Le Seigneur n’aime pas les timorés. C’est le père Rafaïl qui me fit un jour découvrir cette loi spirituelle. Et il la tenait lui-même du père Alipi. Dans l’un de ses sermons il avait dit : « À la guerre, j’ai vu de mes propres yeux comment certains craignaient de mourir de faim. Ils portaient sur le dos des sacs avec des biscuits pour prolonger leur vie et ne pas se battre. Et ces gens-là tombaient avec leurs biscuits et voyaient leurs jours écourtés. Mais ceux qui enlevaient leur vareuse et luttaient contre l’ennemi restaient en vie. » Quand on vint lui confisquer les clés des grottes, le père Alipi ordonna à son frère servant : – Père Kornili, apporte-moi une hache, nous allons trancher des têtes ! Les fonctionnaires prirent la fuite : qui sait ce qui pouvait passer par la tête de ces fanatiques obscurantistes ?! Le supérieur savait bien qu’il ne donnait pas de tels ordres en l’air. 
Un jour, alors que l’on venait pour la nième fois exiger la fermeture du monastère, il déclara sans détours : – La moitié de mes frères a combattu sur le front. Nous sommes armés, nous nous battrons jusqu’à la dernière cartouche. Regardez ce monastère : comment peut-il être question de dislocation ? Les tanks ne passeront pas. Vous ne pourrez nous prendre que par les airs, avec l’aviation. Mais dès que le premier avion apparaîtra au-dessus du monastère, la nouvelle sera immédiatement retransmise dans le monde entier par la Voix de l’Amérique. Alors réfléchissez ! 
Je ne sais quels arsenaux possédait le monastère. Je pense plutôt qu’il s’agissait d’une ruse de guerre du supérieur et que sa menace cachait, une fois de plus, une plaisanterie. Mais comme on dit, toute plaisanterie comporte une part de vérité. En ces années-là, la confrérie offrait un visage singulier : plus de la moitié des moines s’étaient vus décerner des décorations et étaient des anciens combattants de la Grande Guerre patriotique. Une fraction, importante elle aussi, avait connu les camps staliniens. D’autres enfin avaient traversé les deux, la guerre et le Goulag. – C’est celui qui passe à l’offensive qui gagne, disait le père Alipi. Et il suivait lui-même à la lettre cette stratégie. 
C’est précisément dans ces années-là que, luttant pour le monastère, le supérieur en fit reconstruire les puissants murs de fortification, tombés en ruine, restaura les églises à l’abandon, mit au jour, grâce à un travail professionnel irréprochable, les anciennes fresques, remit en état les bâtiments où logeaient le supérieur et la communauté. Étant lui-même peintre, il évita que ne fussent vendues en dehors du pays les oeuvres de maîtres russes et étrangers. Dans son énorme collection, figuraient des Levitan et des Polenov. Avant de mourir, le père Alipi céda gracieusement ces chefs-d’oeuvre au Musée russe de Saint-Pétersbourg. 

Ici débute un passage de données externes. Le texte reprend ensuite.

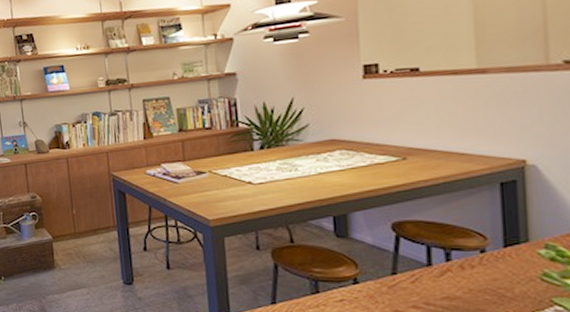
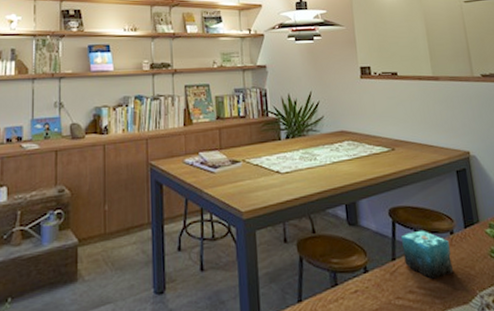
candle: none [406,246,481,297] -> present [400,230,454,279]

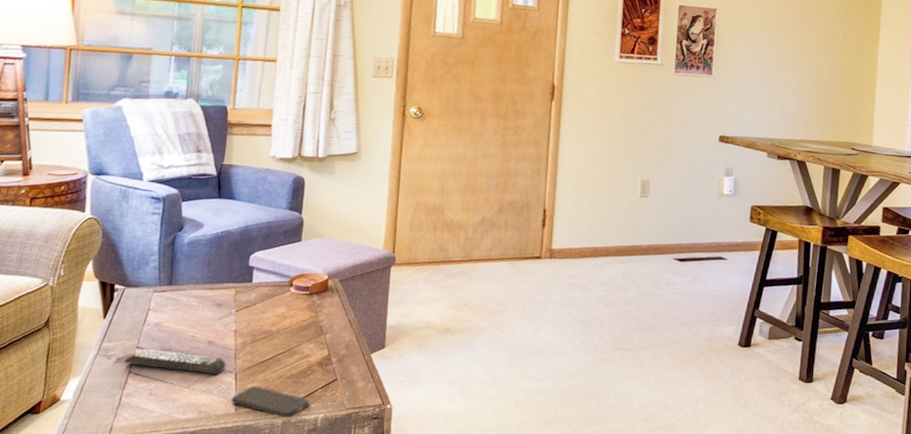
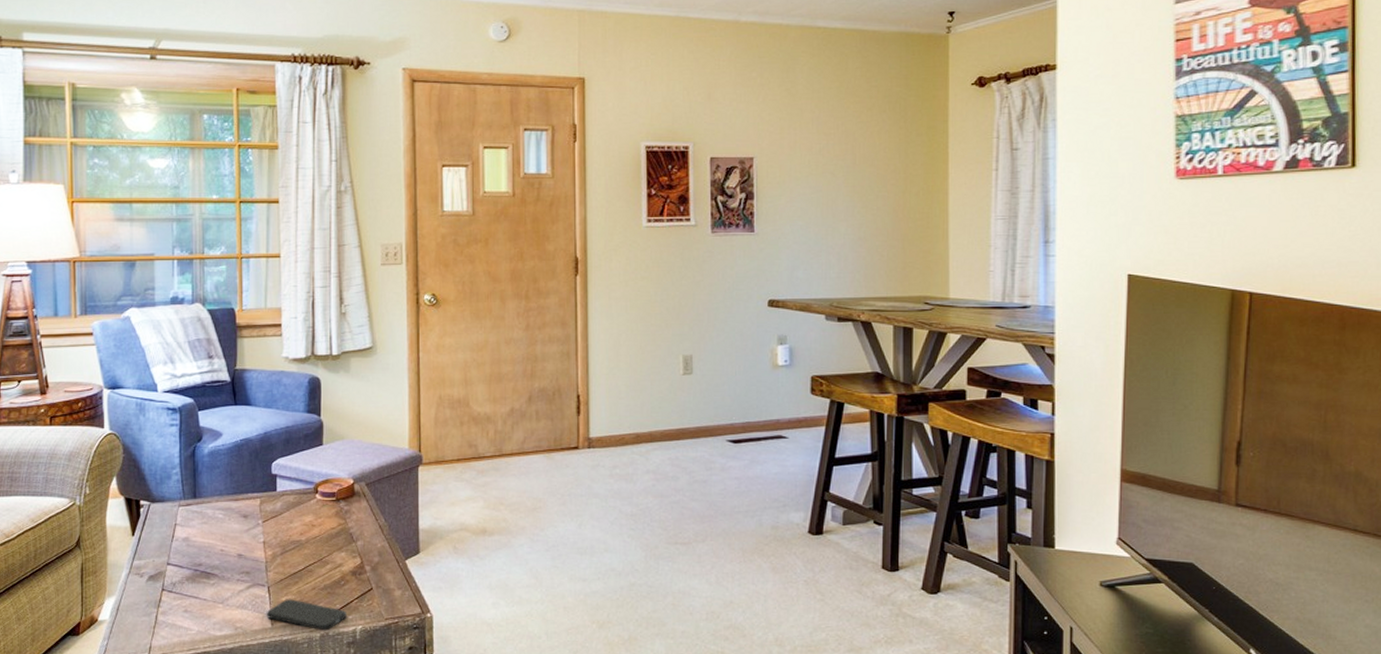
remote control: present [124,348,226,374] -> none [156,564,258,588]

Enfin, il fit aménager partout des jardins, des parterres de fleurs et des vignes si merveilleux que le monastère devint un des endroits les plus beaux de Russie. Une personne venue pour la première fois à Petchory, en pèlerinage ou comme touriste, découvrait un monastère fabuleux, admirable, avec quelque chose de tout à fait irréel au milieu de la morne réalité soviétique. 
Mais le principal exploit du père Alipi fut d’organiser le mouvement spirituel que représentaient les startsy. Ce phénomène a notamment ceci d’étonnant qu’il n’est pas rattaché à un lieu précis, à un monastère concret. Il migre à travers le monde, s’épanouit, par exemple, de façon inattendue au-delà de la Volga, dans les skit de la Thébaïde du Nord, ou bien dans le désert de Beloberejski, au milieu des bois, ou encore à Sarov ou à Optino. 
Au milieu du xxe siècle, c’est au couvent de Pskovo-Petcherski qu’il a trouvé asile. Et le père Alipi sut en discerner la mystérieuse trajectoire. Il protégea les startsy comme un trésor précieux et en accrut le nombre. Il obtint l’autorisation pour que les grands startsy de Valaam soient transférés de Finlande à Petchory. Il accueillit après ses séjours en prison et son exil le hiéromoine tombé en disgrâce Ioann (Krestiankine). Ce fut l’évêque Pitirim qui l’amena en secret au monastère. Il donna refuge au père Adrian qui avait été obligé d’abandonner la laure de la Trinité-Saint-Serge. Durant le supériorat du père Alipi, grandit toute une génération de startsy-guides spirituels dont certains sont évoqués dans ce livre. À l’époque, créer et préserver une telle chose relevait d’un véritable exploit.